In its emphasis on the communal, the Peckham Experiment echoed the central tenets of what the historian Dolores Hayden described as the “grand domestic revolution” of the turn of the 20th century. That said, the experiment was no feminist enterprise. Its motto, embossed on the back of a customised chequebook used to solicit donations, was “healthier babies”, not “empowered women”.
Pearse compared the Pioneer Health Centre to a “placental site”, which only confirms that the facility was set up with the aim of scrutinising and facilitating the reproduction of the traditional nuclear family. This meant making childbearing an appealing experience for disaffected young women, who were seen as showing symptoms of suburban neurosis.
A typical case is described harshly by the founders of the Peckham Experiment: “Wife fat, overweight, constipated, flabby, in slovenly clothes, suspicious… Ill in first pregnancy, never right since. Incapable of managing child, who is beyond her.”
For all its progressive aspects, the Peckham Experiment reflected widespread anxieties about the ability of low-to-middle-class mothers to raise their children by themselves in the privacy of their own houses.

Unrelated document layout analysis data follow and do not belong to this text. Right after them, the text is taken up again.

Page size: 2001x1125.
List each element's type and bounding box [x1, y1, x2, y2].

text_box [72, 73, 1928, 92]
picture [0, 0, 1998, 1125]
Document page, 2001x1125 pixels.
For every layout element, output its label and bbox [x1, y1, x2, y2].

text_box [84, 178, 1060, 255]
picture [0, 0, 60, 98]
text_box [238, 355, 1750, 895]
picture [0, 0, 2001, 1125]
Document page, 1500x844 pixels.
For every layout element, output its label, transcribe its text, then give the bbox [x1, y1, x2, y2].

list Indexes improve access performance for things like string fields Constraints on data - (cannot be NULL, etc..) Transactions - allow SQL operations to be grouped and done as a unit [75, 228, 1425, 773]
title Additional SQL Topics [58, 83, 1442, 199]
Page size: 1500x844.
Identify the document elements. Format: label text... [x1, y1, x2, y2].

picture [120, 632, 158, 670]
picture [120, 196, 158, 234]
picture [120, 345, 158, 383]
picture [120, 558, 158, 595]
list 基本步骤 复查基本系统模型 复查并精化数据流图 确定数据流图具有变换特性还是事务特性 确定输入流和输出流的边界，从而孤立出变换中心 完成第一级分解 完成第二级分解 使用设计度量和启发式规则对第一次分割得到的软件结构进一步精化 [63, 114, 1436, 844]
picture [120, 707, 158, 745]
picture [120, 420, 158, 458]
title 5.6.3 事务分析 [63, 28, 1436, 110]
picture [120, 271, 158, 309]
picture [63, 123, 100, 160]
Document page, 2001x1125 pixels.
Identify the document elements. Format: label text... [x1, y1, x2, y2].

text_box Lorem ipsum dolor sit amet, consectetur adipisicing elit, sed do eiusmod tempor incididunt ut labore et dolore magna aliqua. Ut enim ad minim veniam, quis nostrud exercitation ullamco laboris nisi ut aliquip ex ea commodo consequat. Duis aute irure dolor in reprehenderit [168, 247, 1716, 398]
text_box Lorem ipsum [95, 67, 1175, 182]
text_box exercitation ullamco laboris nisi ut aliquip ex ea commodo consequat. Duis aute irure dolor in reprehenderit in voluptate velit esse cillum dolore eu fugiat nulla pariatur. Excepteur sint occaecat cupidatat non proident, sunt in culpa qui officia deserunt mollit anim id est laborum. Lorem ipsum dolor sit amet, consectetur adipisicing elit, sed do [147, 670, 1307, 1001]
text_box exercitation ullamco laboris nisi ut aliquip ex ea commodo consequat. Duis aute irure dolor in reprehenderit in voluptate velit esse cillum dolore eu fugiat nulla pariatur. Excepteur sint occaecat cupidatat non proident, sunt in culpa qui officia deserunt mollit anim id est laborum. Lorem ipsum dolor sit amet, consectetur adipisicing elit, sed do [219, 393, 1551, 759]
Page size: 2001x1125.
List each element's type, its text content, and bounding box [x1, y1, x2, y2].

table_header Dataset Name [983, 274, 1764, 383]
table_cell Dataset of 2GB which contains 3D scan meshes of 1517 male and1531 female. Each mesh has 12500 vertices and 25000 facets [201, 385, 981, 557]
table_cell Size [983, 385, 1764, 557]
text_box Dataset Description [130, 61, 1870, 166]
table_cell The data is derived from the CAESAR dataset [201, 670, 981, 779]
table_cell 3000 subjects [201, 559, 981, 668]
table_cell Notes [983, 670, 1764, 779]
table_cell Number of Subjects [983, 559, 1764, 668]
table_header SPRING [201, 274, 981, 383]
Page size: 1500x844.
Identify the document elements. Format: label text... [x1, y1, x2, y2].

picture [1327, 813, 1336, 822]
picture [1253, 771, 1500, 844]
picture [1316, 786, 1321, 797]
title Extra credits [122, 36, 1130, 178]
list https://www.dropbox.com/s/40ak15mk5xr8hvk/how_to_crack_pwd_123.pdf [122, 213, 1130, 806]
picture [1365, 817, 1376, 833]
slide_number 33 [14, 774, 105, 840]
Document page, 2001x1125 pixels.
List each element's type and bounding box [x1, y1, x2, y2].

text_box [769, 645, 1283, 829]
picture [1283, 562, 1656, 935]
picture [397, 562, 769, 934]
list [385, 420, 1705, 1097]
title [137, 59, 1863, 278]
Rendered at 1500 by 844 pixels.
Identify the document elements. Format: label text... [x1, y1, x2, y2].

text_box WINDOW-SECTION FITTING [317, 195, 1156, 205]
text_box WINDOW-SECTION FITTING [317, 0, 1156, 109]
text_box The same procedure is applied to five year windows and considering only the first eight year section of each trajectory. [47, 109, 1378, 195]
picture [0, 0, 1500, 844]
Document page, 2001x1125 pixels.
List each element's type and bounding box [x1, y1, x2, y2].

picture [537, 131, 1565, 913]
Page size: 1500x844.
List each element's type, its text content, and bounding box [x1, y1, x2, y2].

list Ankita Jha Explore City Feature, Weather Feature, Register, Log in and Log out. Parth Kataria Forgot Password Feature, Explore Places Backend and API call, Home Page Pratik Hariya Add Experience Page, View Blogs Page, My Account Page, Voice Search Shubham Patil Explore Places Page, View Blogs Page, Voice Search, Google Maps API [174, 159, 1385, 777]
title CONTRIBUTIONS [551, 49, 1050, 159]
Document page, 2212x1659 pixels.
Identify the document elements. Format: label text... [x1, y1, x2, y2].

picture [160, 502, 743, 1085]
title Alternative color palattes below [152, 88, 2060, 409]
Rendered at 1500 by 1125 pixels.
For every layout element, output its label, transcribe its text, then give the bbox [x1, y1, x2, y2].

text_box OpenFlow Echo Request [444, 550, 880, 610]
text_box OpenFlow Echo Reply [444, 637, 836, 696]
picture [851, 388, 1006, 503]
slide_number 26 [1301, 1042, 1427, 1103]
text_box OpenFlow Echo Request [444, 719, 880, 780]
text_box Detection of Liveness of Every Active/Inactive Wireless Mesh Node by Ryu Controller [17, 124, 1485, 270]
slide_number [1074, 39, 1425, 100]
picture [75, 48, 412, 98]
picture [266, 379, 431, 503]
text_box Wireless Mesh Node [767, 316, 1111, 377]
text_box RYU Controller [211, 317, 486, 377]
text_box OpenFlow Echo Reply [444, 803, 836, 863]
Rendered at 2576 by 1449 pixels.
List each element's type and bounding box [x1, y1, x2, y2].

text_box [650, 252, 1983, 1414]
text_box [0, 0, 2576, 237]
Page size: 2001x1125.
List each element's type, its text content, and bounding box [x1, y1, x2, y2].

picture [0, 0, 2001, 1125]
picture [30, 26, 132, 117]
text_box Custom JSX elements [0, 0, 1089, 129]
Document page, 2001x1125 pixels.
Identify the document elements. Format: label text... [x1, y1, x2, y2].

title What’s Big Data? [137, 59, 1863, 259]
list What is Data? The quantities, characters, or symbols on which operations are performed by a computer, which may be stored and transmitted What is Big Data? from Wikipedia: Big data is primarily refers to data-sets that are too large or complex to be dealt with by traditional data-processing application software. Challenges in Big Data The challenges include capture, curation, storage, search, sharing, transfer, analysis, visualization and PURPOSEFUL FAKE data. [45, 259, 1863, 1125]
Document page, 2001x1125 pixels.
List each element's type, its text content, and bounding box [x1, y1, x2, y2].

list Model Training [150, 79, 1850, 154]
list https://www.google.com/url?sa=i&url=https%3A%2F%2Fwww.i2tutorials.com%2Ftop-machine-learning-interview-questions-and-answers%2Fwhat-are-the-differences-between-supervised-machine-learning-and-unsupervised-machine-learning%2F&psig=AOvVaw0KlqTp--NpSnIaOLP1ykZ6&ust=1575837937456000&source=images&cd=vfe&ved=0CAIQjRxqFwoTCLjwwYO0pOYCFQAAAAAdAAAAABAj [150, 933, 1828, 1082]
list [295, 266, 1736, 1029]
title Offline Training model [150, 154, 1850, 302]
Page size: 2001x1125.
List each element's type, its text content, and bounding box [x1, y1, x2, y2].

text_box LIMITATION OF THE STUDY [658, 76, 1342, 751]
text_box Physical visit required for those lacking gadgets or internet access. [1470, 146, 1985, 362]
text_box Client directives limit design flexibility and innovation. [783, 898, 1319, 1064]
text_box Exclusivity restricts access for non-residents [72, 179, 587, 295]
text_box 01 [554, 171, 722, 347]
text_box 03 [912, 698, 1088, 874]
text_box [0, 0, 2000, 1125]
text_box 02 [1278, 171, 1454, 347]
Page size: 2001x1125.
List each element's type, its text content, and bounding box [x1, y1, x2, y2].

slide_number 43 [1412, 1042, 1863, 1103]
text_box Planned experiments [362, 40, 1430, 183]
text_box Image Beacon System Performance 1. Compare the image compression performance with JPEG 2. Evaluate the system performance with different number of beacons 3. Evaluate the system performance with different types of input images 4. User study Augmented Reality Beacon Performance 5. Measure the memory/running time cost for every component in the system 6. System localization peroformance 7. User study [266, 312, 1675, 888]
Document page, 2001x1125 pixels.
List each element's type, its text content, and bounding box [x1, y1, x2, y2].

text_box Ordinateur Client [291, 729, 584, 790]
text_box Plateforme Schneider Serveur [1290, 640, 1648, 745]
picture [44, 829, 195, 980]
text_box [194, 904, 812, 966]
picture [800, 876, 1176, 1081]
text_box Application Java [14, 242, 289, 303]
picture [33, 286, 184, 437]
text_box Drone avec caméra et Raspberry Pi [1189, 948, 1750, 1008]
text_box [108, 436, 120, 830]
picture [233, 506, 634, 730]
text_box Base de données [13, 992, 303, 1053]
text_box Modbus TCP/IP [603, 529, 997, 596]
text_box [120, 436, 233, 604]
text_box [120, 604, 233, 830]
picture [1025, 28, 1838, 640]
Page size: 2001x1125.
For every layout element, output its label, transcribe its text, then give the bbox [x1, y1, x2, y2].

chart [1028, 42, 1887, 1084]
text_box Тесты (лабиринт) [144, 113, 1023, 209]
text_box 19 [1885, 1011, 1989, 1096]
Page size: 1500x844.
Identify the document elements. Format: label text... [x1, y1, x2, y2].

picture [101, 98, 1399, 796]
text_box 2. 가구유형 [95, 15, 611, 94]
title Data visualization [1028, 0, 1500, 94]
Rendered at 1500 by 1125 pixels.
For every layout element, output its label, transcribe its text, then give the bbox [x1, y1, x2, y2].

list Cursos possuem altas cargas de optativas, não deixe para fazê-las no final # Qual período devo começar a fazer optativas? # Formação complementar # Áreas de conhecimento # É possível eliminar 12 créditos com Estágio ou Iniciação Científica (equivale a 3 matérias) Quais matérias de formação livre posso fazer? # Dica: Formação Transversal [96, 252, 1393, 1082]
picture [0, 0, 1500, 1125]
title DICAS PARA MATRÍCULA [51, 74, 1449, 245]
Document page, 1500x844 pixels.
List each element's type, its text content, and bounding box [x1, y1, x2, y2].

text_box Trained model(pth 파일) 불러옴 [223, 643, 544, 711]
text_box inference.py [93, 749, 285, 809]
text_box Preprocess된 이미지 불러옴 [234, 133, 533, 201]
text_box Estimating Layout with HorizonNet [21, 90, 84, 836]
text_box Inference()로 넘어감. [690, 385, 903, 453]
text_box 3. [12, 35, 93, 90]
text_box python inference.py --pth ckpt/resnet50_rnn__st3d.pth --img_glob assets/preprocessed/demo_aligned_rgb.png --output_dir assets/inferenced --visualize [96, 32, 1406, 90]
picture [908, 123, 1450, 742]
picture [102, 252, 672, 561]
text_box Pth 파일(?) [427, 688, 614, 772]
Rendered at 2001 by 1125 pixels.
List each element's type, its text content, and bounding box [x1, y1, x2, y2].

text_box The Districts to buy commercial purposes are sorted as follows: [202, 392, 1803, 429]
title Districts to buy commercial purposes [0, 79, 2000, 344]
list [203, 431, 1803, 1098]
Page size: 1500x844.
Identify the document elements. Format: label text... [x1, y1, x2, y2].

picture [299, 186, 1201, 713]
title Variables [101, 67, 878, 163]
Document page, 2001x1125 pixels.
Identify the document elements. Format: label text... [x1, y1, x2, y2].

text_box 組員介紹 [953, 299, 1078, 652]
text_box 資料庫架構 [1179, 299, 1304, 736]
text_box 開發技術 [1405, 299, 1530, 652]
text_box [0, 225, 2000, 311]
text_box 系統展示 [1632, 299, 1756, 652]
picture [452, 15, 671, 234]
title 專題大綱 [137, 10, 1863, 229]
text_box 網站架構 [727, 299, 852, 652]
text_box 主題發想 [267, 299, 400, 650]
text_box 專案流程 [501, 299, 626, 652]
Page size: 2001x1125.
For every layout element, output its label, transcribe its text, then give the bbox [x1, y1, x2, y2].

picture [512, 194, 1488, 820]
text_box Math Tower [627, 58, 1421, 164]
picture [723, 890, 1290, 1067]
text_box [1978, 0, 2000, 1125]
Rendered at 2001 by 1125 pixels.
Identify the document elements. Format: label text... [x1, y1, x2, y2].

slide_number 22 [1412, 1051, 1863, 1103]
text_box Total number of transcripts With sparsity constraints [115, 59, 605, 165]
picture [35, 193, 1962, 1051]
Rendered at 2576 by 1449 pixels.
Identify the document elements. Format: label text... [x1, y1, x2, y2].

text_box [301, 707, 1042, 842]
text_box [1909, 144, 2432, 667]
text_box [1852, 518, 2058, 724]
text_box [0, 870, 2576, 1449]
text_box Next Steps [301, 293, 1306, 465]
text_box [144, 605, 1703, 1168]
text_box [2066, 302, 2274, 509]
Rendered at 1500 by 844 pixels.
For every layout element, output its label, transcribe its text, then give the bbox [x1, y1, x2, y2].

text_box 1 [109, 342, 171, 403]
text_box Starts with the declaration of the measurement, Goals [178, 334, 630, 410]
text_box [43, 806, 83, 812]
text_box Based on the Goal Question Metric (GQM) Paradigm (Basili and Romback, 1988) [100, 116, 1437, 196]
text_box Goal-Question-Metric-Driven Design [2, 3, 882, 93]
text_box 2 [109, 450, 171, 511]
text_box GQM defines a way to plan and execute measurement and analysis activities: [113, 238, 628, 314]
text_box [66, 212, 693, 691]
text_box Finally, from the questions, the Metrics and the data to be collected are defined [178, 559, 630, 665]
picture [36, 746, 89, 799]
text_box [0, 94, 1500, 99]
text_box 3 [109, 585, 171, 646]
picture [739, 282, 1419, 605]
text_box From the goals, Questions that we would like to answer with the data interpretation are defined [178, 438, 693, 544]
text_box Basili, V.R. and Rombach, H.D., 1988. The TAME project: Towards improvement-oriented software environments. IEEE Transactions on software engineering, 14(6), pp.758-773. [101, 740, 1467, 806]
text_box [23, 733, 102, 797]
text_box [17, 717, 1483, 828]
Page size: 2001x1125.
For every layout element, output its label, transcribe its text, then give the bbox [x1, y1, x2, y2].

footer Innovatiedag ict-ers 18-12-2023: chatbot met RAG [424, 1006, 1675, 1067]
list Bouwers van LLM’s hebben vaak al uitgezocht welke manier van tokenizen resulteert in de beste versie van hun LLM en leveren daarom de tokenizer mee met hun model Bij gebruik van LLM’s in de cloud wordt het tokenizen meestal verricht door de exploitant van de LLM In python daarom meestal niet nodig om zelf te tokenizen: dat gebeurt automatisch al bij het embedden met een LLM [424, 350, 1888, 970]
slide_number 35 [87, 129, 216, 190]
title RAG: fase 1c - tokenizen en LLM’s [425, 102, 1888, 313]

In this respect, it anticipated something of the rhetoric of the “good enough mother” later popularised by psychoanalyst John Bowlby (and Donald Winnicott) and fervently attacked by feminist critics.
The difference is that Pearse and Williamson never encouraged women to retreat into the domestic sphere in order to focus exclusively on motherhood. For them, only self-realised women with ample access to recreation and social contact could participate healthily in the reproduction of society.
In this sense too, the experiment was ahead of its time.
About the author
Giulia Smith
Giulia Smith is a Leverhulme Early Career Research Fellow at the Ruskin School of Art, University of Oxford.